Pope Benedict XVI's abrupt resignation on Monday heralds the end of a sad and storm-tossed seven-year papacy.So far as I can remember, child abuse and cover-up in the Roman Catholic Church were first revealed in south Louisiana even earlier than the exposure in the Archdiocese of Boston, but the national media gave the story little attention. I suppose the newspeople thought the abuse was confined to the backward crazies in the Dioceses of Lafayette and Houma/Thibodaux in Louisiana. I left the church, not only due to the many instances of child abuse, but especially because of the cover-up. If the matter of child abuse had been handled properly from the beginning, the RCC would have saved itself a load of grief. The Diocese of Houma/Thibodaux is small, and I knew too much about the cover-up and paying victims to keep silent be able to stay in the church in good conscience. Since then, I have not looked back, for if I had not left in 1996, the more recent actions and words of the leadership of the RCC would have caused me to make my departure many times over.

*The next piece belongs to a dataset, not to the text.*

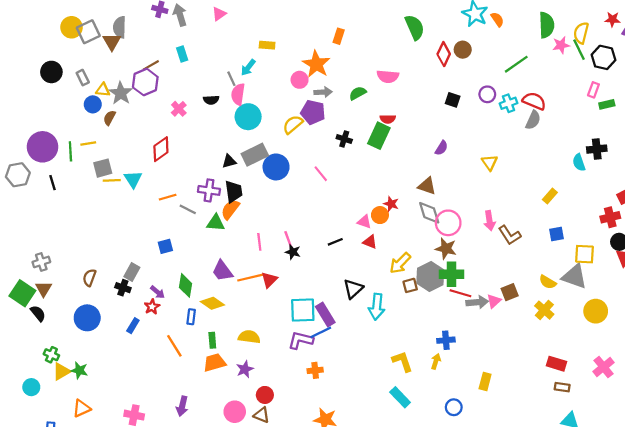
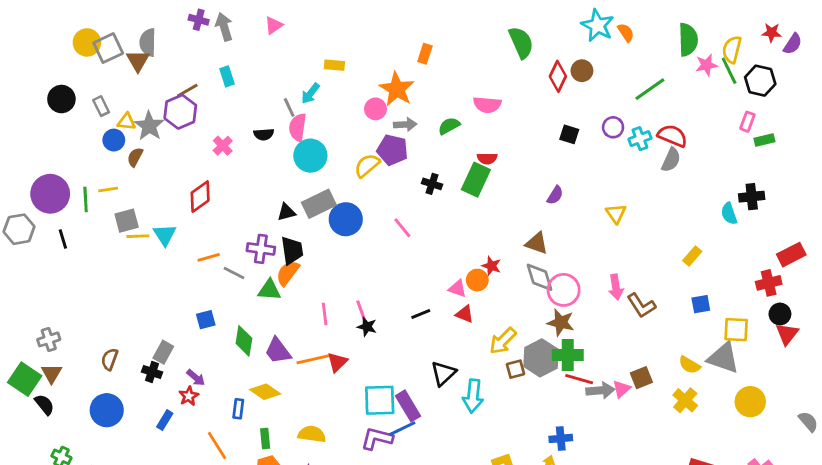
green diamond: (186, 285) -> (244, 341), moved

The former Joseph Ratzinger came to the highest office in the Roman Catholic church with a reputation as a challenging, conservative intellectual. But the messages he sought to convey were all but drowned out, first by a string of controversies that were largely of his making, and subsequently by the outcry – particularly in Europe – over sexual abuse of young people by Catholic clerics.
Having said that, I am shocked at the resignation. John Paul II carried on long past the time he should have stepped down, and I thought Benedict would do the same. Popes don't resign; it's been a long, long time - 600 years - since a pope did so.
One of Benedict's goals was to re-evangelize Europe. We see how well that worked out. Since the two popes, John Paul II and Benedict, served respectively for 27 and 7 years, each had many opportunities to appoint cardinals of the conservative persuasion, therefore I do not expect the next pope will be a flaming liberal. In fact, if the successor turns out to be a moderate, I will be greatly surprised. But then, God often surprises us, so we shall see.
Update from MuckRack: The journalist who scooped all the reporters on the story, Giovanna Chirri, a reporter for Italy's ANSA news agency, heard the pope's announcement of his resignation in Latin and understood what he said, which shows that Latin is not a completely dead language.